I’ve mentioned before this crazy type of bird that my parents have: Guineas. Well, not a lot of people have heard of them, so I figured I would enlighten the one or two people who view this blog. 🙂 First, because one can’t fully grasp how extremely ugly and endearing these birds are without seeing them, here are a few pictures!
Ok, so the last picture isn’t ugly. They are totally cute as keets (babies), but as they grow, their body seems to enlarge while their head gets smaller and almost vulture-like. They grow horn-like protuberances on the tops of their heads, and large, cup-like waddles adorn their jowls. They are about the same size as your average chicken, and get along well if mixed in with a flock of chickens. However, they have VERY strong personalities, so if you plan on mixing your flocks you should start the keets with the chicks at the same time, preferably as day-olds.
So why would anyone want these freaky looking birds roaming around their lawn? There are as many reasons as there are spots on a guinea feather. Guineas are tasty birds who lay eggs comparable in quantity, size, and taste to the average layer hen chicken. The eggs are speckled, so they are easy to differentiate from the brown to white eggs of chickens. See the picture below. Guineas dress out to provide 2.5-3.5 pounds of meat, which (pound for pound) contains only 87% of the calories of chicken. Guinea is therefor classified as leaner than chicken. It is also interesting to note that guinea meat is neither a red meat fowl (such as duck), nor a white meat fowl (such as chicken) because the composition of the breast meat is a mix of each. Guinea meat is truly unique, but you probably won’t find it in the U.S. at your local grocer unless you are lucky enough to have a Japanese or Western European specialty market nearby.
As for its other redeeming qualities, guineas are excellent bug catchers. They are absolute hell on ticks. With just two guineas roaming their ~5 acre yard, my parents have seen a drastic reduction of ticks. Before the guineas started working bug patrol, nearly every trip outside would result in at least one tick on our skin or clothes. Within a few weeks we couldn’t find a tick anywhere, even if we spent half the day wandering in the long grass at the edge of the property.
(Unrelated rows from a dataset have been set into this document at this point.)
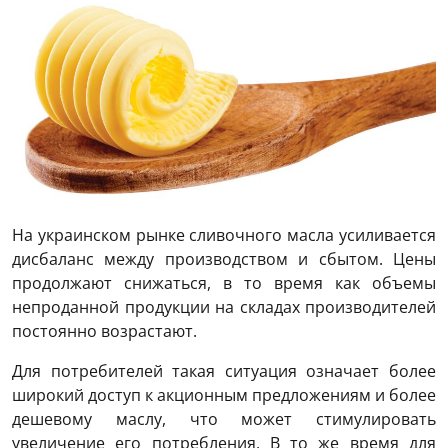
На украинском рынке сливочного масла усиливается
дисбаланс между производством и сбытом. Цены
продолжают снижаться, в то время как объемы
непроданной продукции на складах производителей
постоянно возрастают.
Для потребителей такая ситуация означает более
широкий доступ к акционным предложениям и более
дешевому маслу, что может стимулировать
увеличение его потребления. В то же время для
Guineas are also very entertaining, although sometimes their antics can get rather annoying. They act as the guardians of the flock if they are mixed in with other types of fowl. They familiarize themselves with everything around them, and if there is the slightest change they will lead the other birds to safety then confront the newcomer with loud alarm calls. The newcomer can be anything from a new wheelbarrow to a new person, a new car to a crane enjoying fallen fruit in the orchard. These birds are the chihuahuas of the barnyard. They are loud, and seem to think that they are big and bad enough to challenge anything that comes onto their territory, even if that something could swallow them whole. This big bad attitude of theirs seems to extend over the rest of the flock as well. According to my parents, the guineas are the masters of the flock now. They decide who will set the eggs and who will roam the garden. Apparently their two guineas have chosen one of the buff orpingtons to be the official egg setter. Any time this poor hen tries to get off the nest to join the rest of the birds in picking over the garden or yard, the guineas herd her back onto the nest. My parents have had to start feeding this chosen bird when all the other fowl are out of the coop.
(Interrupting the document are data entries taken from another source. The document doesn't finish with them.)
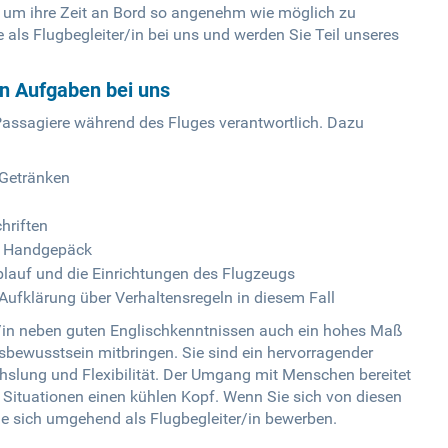
, um ihre Zeit an Bord so angenehm wie möglich zu
re als Flugbegleiter/in bei uns und werden Sie Teil unseres
en Aufgaben bei uns
 Passagiere während des Fluges verantwortlich. Dazu
 Getränken
hriften
on Handgepäck
blauf und die Einrichtungen des Flugzeugs
ufklärung über Verhaltensregeln in diesem Fall
ter/in neben guten Englischkenntnissen auch ein hohes Maß
bewusstsein mitbringen. Sie sind ein hervorragender
slung und Flexibilität. Der Umgang mit Menschen bereitet
n Situationen einen kühlen Kopf. Wenn Sie sich von diesen
ie sich umgehend als Flugbegleiter/in bewerben.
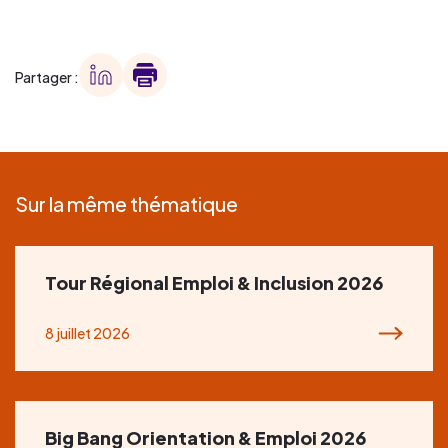
Partager :
Sur la même thématique
Tour Régional Emploi & Inclusion 2026
8 juillet 2026
Big Bang Orientation & Emploi 2026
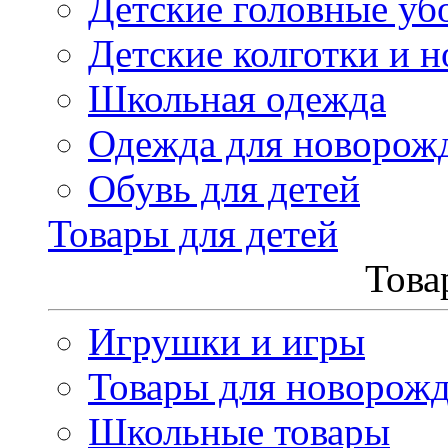
Детские головные уб
Детские колготки и н
Школьная одежда
Одежда для новорож
Обувь для детей
Товары для детей
Това
Игрушки и игры
Товары для новорож
Школьные товары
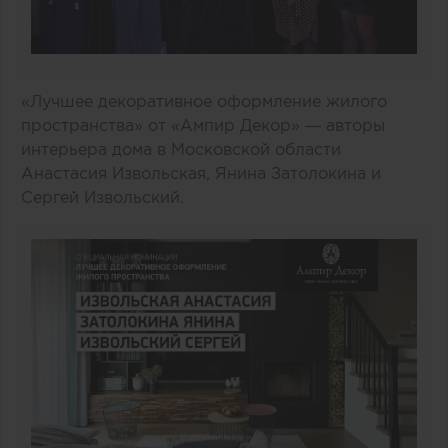
«Лучшее декоративное оформление жилого
пространства» от «Ампир Декор» — авторы
интерьера дома в Московской области
Анастасия Извольская, Янина Затолокина и
Сергей Извольский.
All in all, I think guineas are well worth saving a spot for on the homestead. Of course, you would have to have either no neighbors within hearing range or very understanding neighbors, because like I said before – these are very loud birds. I would compare their alarm calls to that of a peacock. One final note, just to add some fun to this post, my parents have decided to name and keep their two guineas instead of butchering them. Their names, you ask? Spaz and Schizo. Very appropriate, if you ask me.